You need to complete code in:

- transform.c perform permutations and input polarity inversions, explore full set of transforms.
- cost.c implement CostFunA , then your cost function for Part B.

**Statistics:** For this assignment we will want to visualize and compute the correlation between the "ground truth" hardness calculation and our cost functions. To do that, the code will produce an output file with comma-separated values (CSV) to be read by a statistics package, R. We provide an R script (correlation.R) to produce a correlation plot and calculate the correlation coefficient.

**Caveat:** The code not borrowed from t-vpack/vpr (defect.c, read\_blif.c, defect\_main.c) was newly written or heavily revised for this assignment. While we have tried to test it, like any recently developed code it may contain bugs. Let us know if you have any problems. Similarly, we may need to provide updated source as we fix bugs or add additional functionality.

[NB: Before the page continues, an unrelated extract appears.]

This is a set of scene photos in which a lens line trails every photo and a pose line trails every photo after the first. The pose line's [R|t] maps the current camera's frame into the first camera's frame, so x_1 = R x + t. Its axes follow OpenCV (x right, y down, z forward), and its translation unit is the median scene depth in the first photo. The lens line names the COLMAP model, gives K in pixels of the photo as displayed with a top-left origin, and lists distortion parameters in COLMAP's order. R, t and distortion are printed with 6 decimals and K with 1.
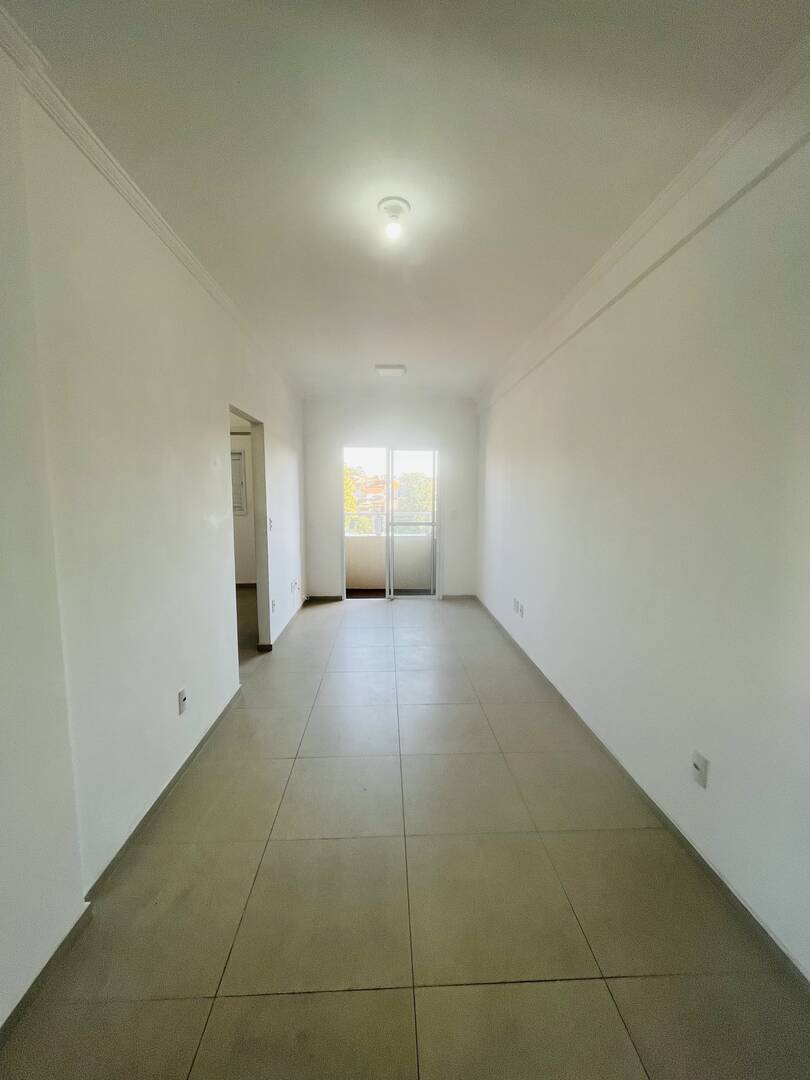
lens RADIAL K [[436.6, 0, 401.2], [0, 436.6, 539.9], [0, 0, 1]] dist [-0.004738, 0.000149]
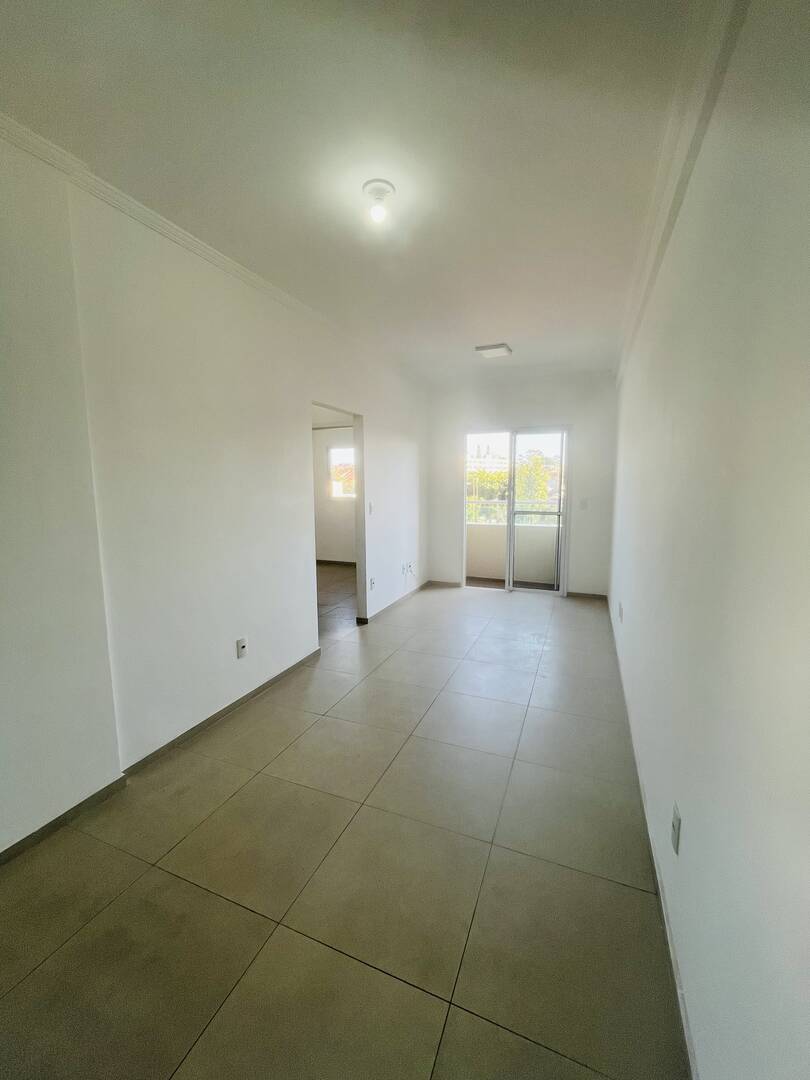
lens RADIAL K [[436.6, 0, 404.3], [0, 436.6, 536.9], [0, 0, 1]] dist [-0.004738, 0.000149]
pose [[0.907076, 0.046029, -0.418442, 0.166000], [-0.040096, 0.998932, 0.022966, 0.004942], [0.419053, -0.004054, 0.907953, 0.033416]]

We strongly recommend you become familiar with a debugger (gdb if you don't already have a favorite). Since this is C code, it is quite likely you will need to debug memory errors. It is much easier to do this with the proper tools.

We will likely ask you to use your solution from earlier assignments (like this one) as a component of or as a baseline for comparison for your solutions for subsequent assignments. So, you will want to keep your solution to each piece around for comparison.

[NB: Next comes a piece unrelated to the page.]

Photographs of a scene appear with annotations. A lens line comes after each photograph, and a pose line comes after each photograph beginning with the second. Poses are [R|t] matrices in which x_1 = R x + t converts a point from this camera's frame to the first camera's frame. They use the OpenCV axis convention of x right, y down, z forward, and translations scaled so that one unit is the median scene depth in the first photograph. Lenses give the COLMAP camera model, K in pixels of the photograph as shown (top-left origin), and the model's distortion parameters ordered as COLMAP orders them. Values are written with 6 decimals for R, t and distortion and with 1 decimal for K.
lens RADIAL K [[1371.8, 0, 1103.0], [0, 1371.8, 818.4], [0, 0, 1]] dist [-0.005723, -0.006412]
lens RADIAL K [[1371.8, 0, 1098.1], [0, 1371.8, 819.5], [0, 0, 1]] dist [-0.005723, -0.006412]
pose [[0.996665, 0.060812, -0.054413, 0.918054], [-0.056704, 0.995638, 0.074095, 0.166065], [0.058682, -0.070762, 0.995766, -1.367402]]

**Part A turnin:** You will need to upload two files. We have created separate assignments on blackboard so that you only need to submit a single file to each assignment

## 1. **assign2a-warmup**: a single PDF with

- Your answers to the warmup exercise
- Correlation plot of "ground truth" hardness versus CostFunA estimates for either the design s1423 or frisc-em4.
- A table summarizing Correlation Coefficient between the "ground truth" and CostFunA for all 6 sample blif files.
- Description of what is weak about CostFunA not just that it could be better correlated; discuss what the cost function is not capturing that may be important and/or why it is doing a poor job of characterizing the hardness

- 2. **assign2a-code**: a single tar file with your code (no binary files, but in an archive like the provided support so it can be unpacked and built)
  - run make clean in both the code and test directories
  - use make assign2.tar to create the tar file
  - test that you can unpack your assign2.tar and build and run tests from there before you upload to blackboard; we will build your code and test it.

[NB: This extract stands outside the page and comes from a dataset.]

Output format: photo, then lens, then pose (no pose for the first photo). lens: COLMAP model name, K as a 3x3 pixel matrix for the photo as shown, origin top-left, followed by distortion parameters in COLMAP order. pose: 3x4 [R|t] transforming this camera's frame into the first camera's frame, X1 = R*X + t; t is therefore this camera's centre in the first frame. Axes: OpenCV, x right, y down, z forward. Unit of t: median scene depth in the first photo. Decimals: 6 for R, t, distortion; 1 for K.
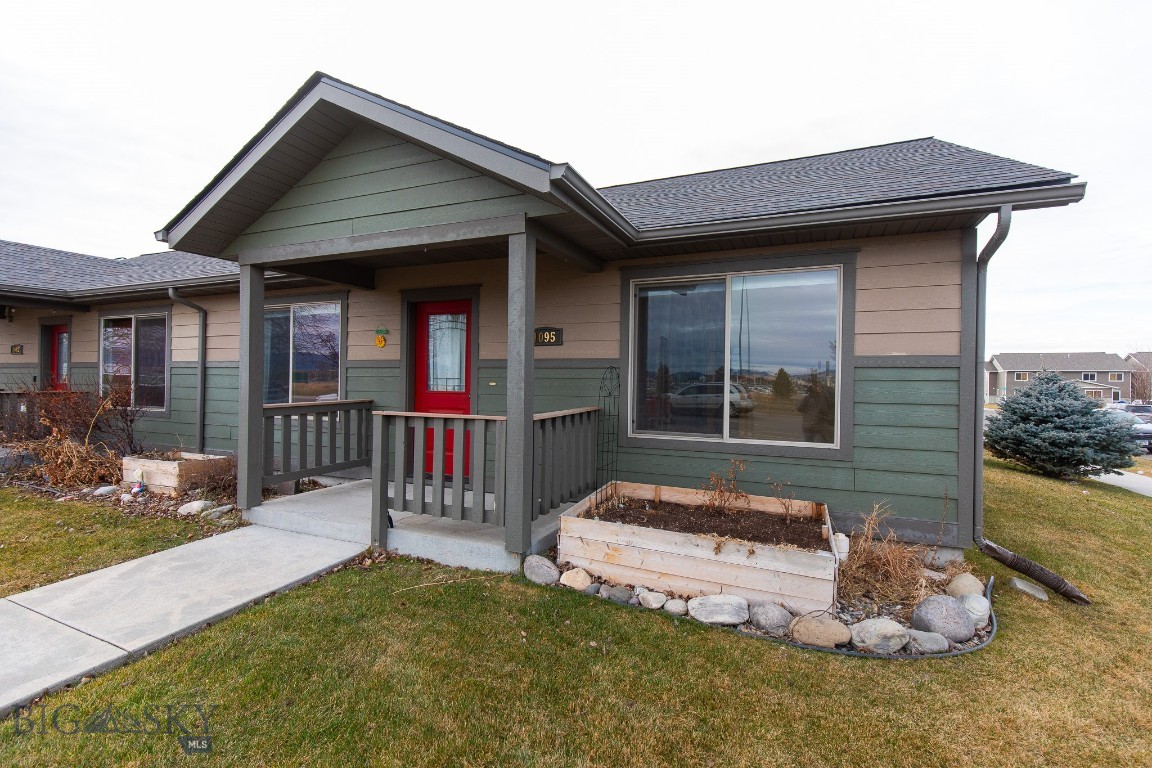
lens RADIAL K [[515.0, 0, 589.2], [0, 515.0, 378.5], [0, 0, 1]] dist [0.001101, -0.000157]
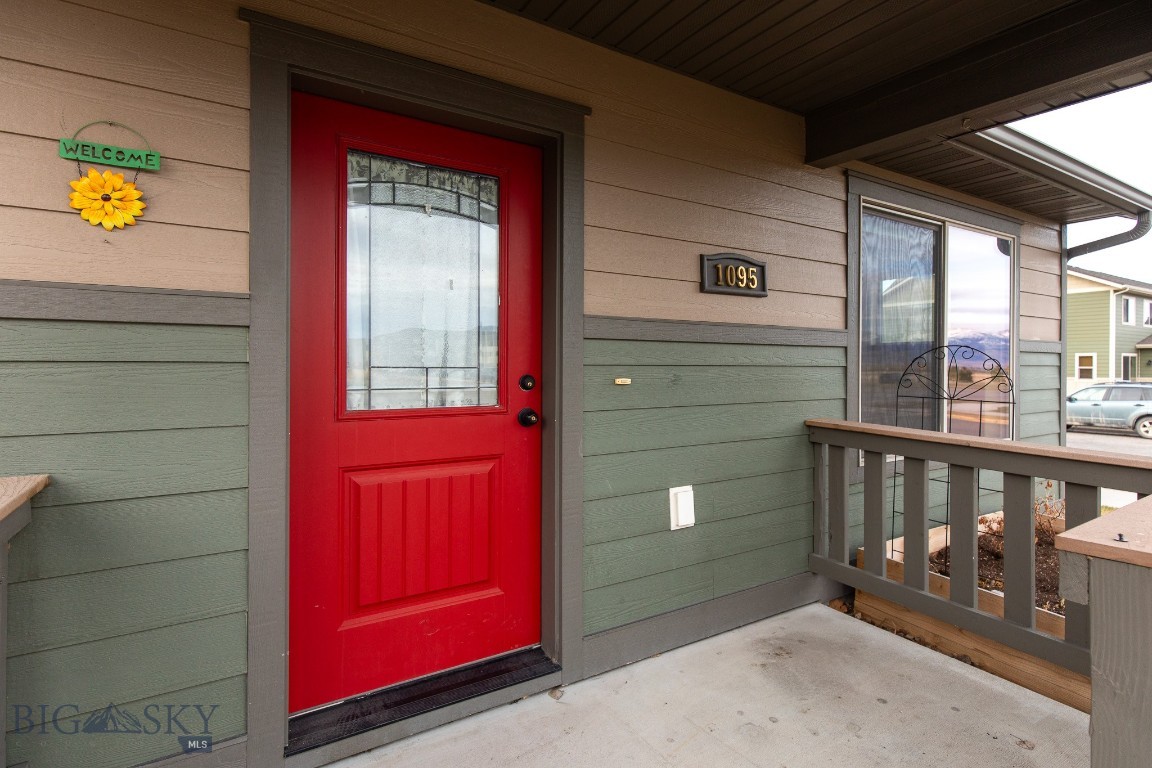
lens RADIAL K [[542.8, 0, 604.5], [0, 542.8, 357.5], [0, 0, 1]] dist [0.014125, -0.000178]
pose [[0.590520, -0.000147, 0.807023, -0.677225], [-0.006570, 0.999966, 0.004990, -0.011856], [-0.806996, -0.008249, 0.590499, 1.005668]]
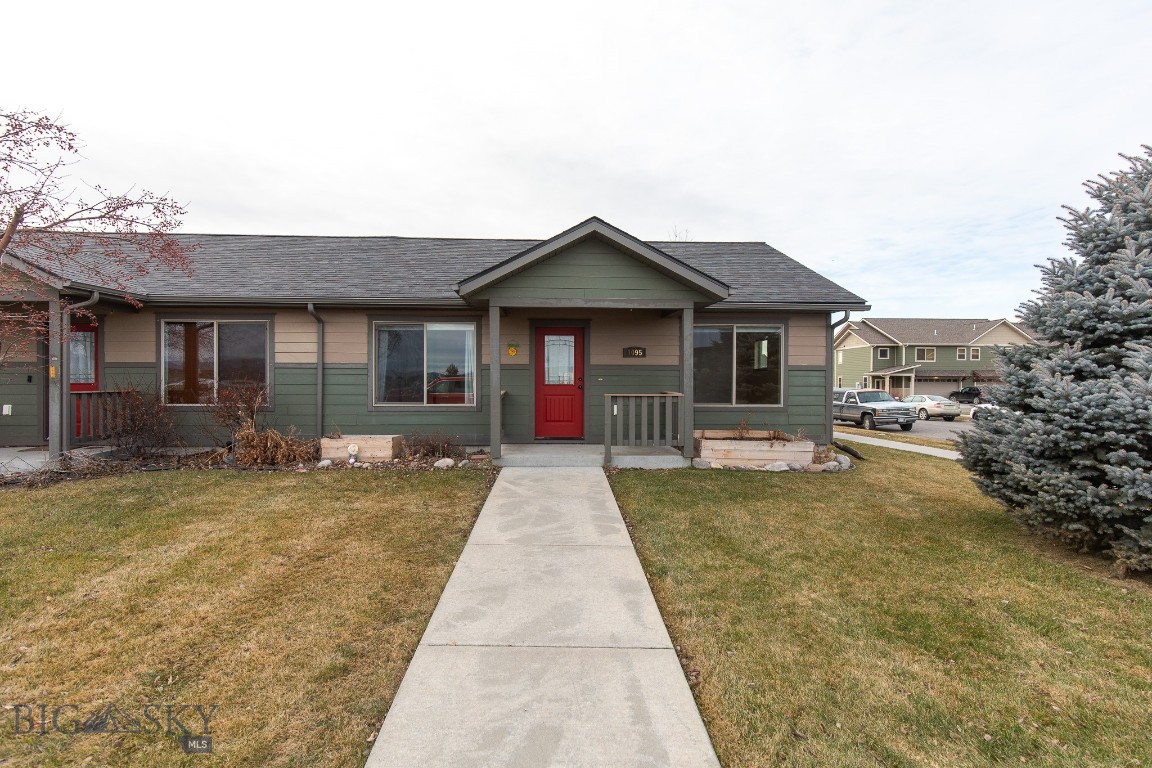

**Part B turnin:** You will need to upload two files. We have created separate assignments on blackboard so that you only need to submit a single file to each assignment

- **assign2b-code**: a single tar file with your code (no binary files, but in an archive like the provided support so it can be unpacked and built same as above)
- assign2b-writeup: a single PDF with
  - 1. Definition of your cost function
  - 2. Description of why this cost function is good and how you arrived at it
  - 3. Correlation plot of "ground truth" hardness versus your cost function for either the design s1423 or frisc-em4.
  - 4. A table summarizing Correlation Coefficient between the "ground truth" and CostFunA (same as Part A) and between "ground truth" and your cost function (new for part B) for all 6 sample blif files.

## References

- N. Mehta, R. Rubin, and A. DeHon, "Limit Study of Energy & Delay Benefits of Component-Specific Routing," in *Proceedings of the International Symposium on Field-Programmable Gate Arrays*, 2012, pp. 97–106.
- [2] N. Mehta, "An ultra-low energy, variation tolerant fpga architecture using componentspecific mapping," Ph.D. dissertation, California Institute of Technology, 2013. [Online]. Available: http://resolver.caltech.edu/CaltechTHESIS:10072012-230900231
- [3] V. Betz and J. Rose, "VPR: A new packing, placement, and routing tool for FPGA research," in *Proceedings of the International Conference on Field-Programmable Logic* and Applications, ser. LNCS, W. Luk, P. Y. K. Cheung, and M. Glesner, Eds., no. 1304. Springer, August 1997, pp. 213–222.
- [4] V. Betz, "VPR and T-VPack: Versatile Packing, Placement and Routing for FPGAs," http://www.eecg.toronto.edu/~vaughn/vpr/vpr.html, March 27 1999, version 4.30.
- [5] V. Betz, J. Rose, and A. Marquardt, Architecture and CAD for Deep-Submicron FPGAs. Norwell, Massachusetts, 02061 USA: Kluwer Academic Publishers, 1999.